Furthermore, in Figure 6, the total system cost across the four instances gradually decreases and stabilizes as battery capacity increases. This trend can be attributed to the potential benefits of a longer battery range and reduced charging frequency. Specifically, a notable decrease in total cost is observed when battery capacity increases from 20 kWh to 25 kWh across all instances. This is explained by the larger battery capacity of modular buses covering more trips, thereby reducing the overall fleet size required and resulting in cost savings from fewer dispatched vehicles. For modular bus instance (2), increasing the battery capacity from 20 kWh to 25 kWh leads to a decrease in the number of vehicles from 36 to 28.

However, when the battery capacity surpasses 35 kWh, the cost fluctuation becomes insignificant, and blindly increasing battery capacity may actually result in higher battery costs. Therefore, we recommend procuring modular buses with a capacity between 25 kWh and 35 kWh, a range that allows the vehicle to operate efficiently without frequent recharging.

5. Concluding Remarks

A novel modular bus system is proposed to identify optimal formation, trip sequences, and charging decisions of modular vehicles, reducing operation costs while enhancing fleet scheduling flexibility. Through modeling and case validation, the key conclusions are as follows:

• The proposed column generation-based heuristic algorithm, which decomposes the original problem into a master problem and subproblems, outperforms widely used solvers in terms of time and computation speed. Even in a network of 214 nodes, the scheduling strategy can be obtained in about 10 min with a gap of less than 0.3%.
• The optimal modular bus scheduling scheme can reduce the overall system cost from $1534.31 to $1144.26, a reduction of approximately 25%, while accommodating uneven trip demand and embracing battery and charging station capacity constraints.
• Sensitivity analysis highlights the impact of dispatch cost and battery capacity of modular buses on system total costs. Compared to the traditional bus, operators are recommended to consider applying modular units in scenarios with low or volatile demand; there may still be scope for profitability even if the dispatching cost is high. Additionally, procuring modular buses with 25 kWh–35 kWh capacity can avoid frequent charging.

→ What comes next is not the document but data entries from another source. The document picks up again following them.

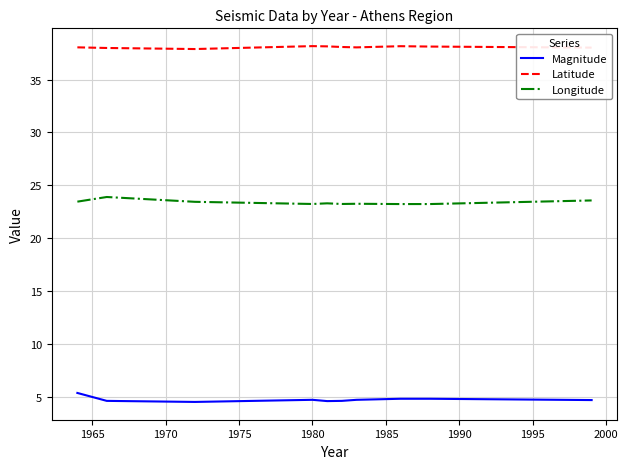

Which series has the largest total across all categories?

Latitude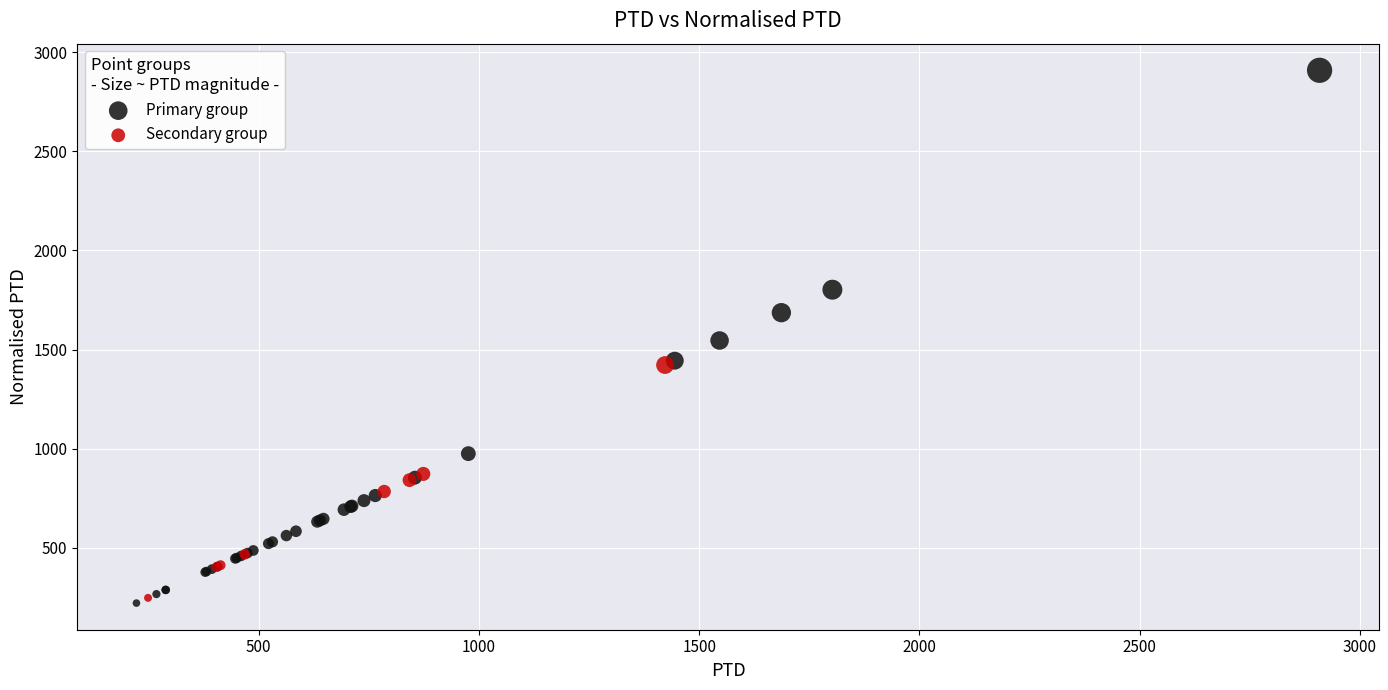

Which series has the widest spread of Y values?

Primary group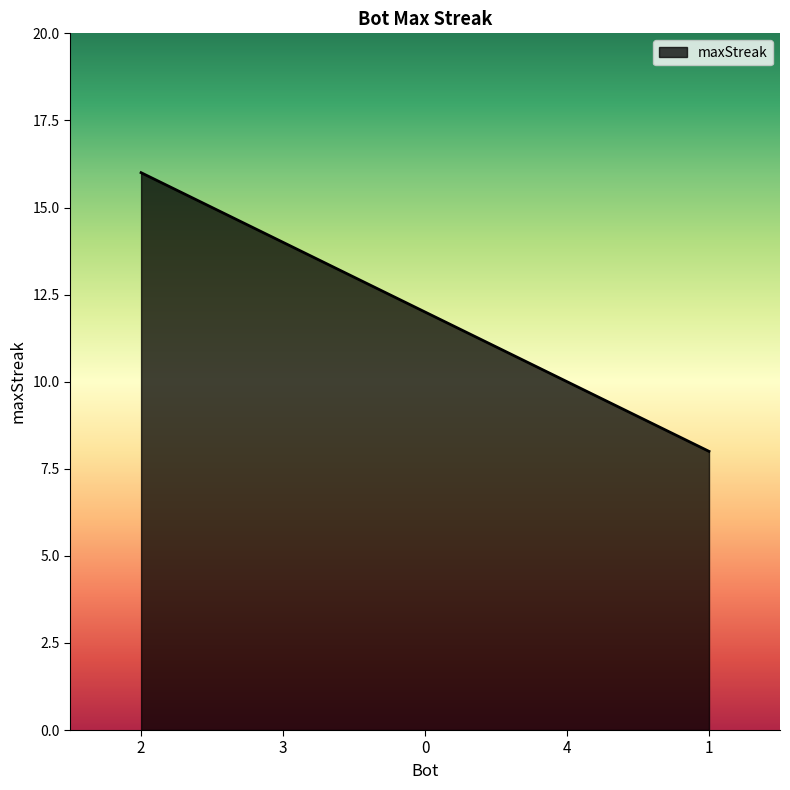

True or false: there are more than 1 points higher than both neighbors.

False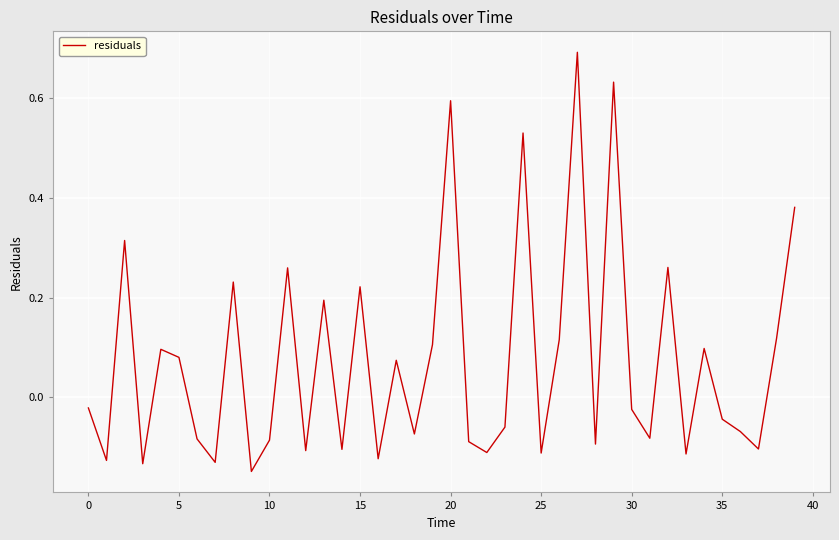

What is the maximum value shown in the chart?

0.7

In future work, the reconfiguration of modular buses among stations beyond the ends of bus routes is a scalable research direction to improve fleet utilization and system economy. Additionally, fine consideration of the heterogeneous nature of energy consumption and charging processes among different modular units can further enhance system practicality. Incorporating the proposed column generation algorithm into a branch-and-price framework and finding diverse acceleration strategies for solving subproblems also merits in-depth exploration. Given the limitations of our research in practical applications, we will actively address real-world constraints and collaborate with ongoing electric and automated transportation projects to validate and improve our methodology.